By Odalis A. SUAREZ
Instead of a paintbrush there was an iron; instead of paint there was wax, and instead of sewing there was silk screening. These were just some of the unique tools used in art lessons taught at the local Summer Art Camp for T(w)eens at St. Luke’s of the Mountains Church in La Crescenta.
“Every week it’s a different group of 10 [students] and we explore a different medium,” said Libby Ellis, instructor of the summer art class.
This is the fourth summer that Ellis has provided this opportunity to kids ages 10 to 16 years old. According to her website, Ellis’ artwork has been displayed in numerous museums. She has also written a number of children’s books including, “Sew What? First Words.”
She brings her artistic knowledge to the youth of La Crescenta/La Cañada, not only as a summer art class teacher, but also as advisor of Rosemont’s art club as well as providing after school art classes to the local elementary schools.
“Every summer I have been at a different location,” said Ellis in regard to where her art classes take place each summer. “[St. Luke’s is] a big space [and] close to all the schools.”
The summer art camp is divided into weeks. Each week provides a different lesson and classes last from 1:00 p.m. to 5:00 p.m. Students can register for the specific week that they want to participate, with focuses on photography, painting and sculpture. Each lesson or week is open to a maximum of 10 students.
On a recent Wednesday afternoon, students were learning about fiber arts. It was a busy day for the class as Ellis was preparing the iron for her artists to complete their silk screen stuffed pillow. Students took fabric and created their own personalized image, which then was attached to a denim back and stuffed to form a pillow.

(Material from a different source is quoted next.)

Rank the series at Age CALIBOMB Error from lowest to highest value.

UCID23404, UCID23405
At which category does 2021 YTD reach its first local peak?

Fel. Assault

“[I’ll] probably put it on my bed, because my room is pink and orange,” stated 11-year-old La Cañada resident Katy Cummings who made an image of an orange butterfly for her pillow.

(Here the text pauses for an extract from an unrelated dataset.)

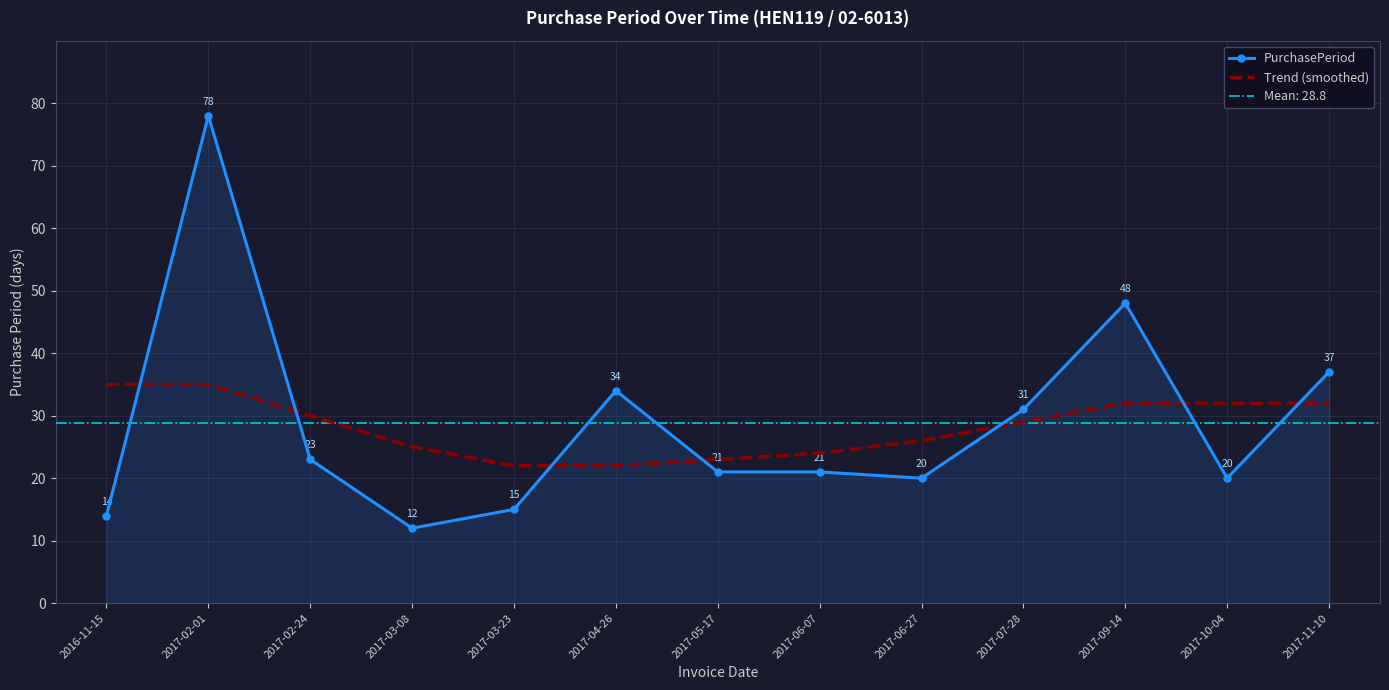

Rank the series at 2017-07-28 from highest to lowest value.

PurchasePeriod, Trend (smoothed)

Also on the agenda for that afternoon was the completion of the students’ batik, a cloth that is painted on with wax. Each artist laid down on the long fabric and struck a pose, which was traced by the wax. The finished product is then dyed and hung up to dry. Since the wax does not get colored during the dying process, the image appears on the with colorful cloth as background.

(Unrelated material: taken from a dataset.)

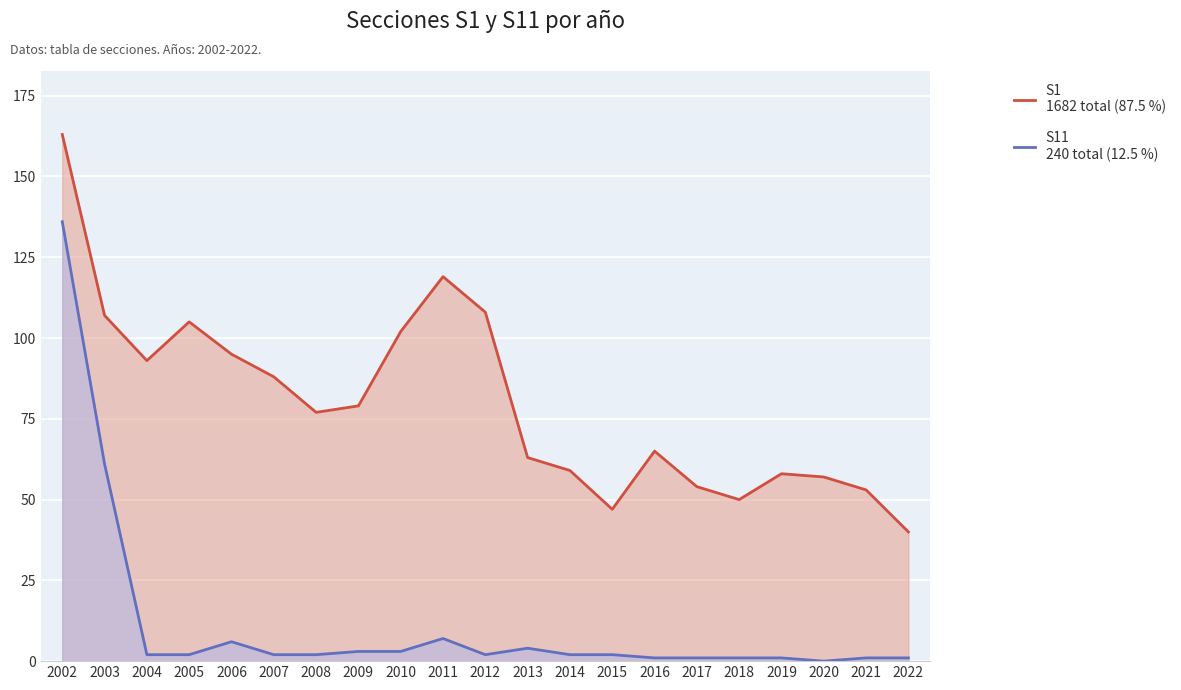

True or false: S1 has a value of 40 at 2022.

True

“The inspiration was the iTunes gift cards, the silhouettes,” said Jessica Palmer of her batik creation.
While some students in the art class approached the projects as intriguing summer activities, others found it beneficial for their future.
“It helps you with your portfolio to get into college,” said 15-year-old Keana Weiss from Montrose who wants to attend an art college when she graduates from Crescenta Valley High School.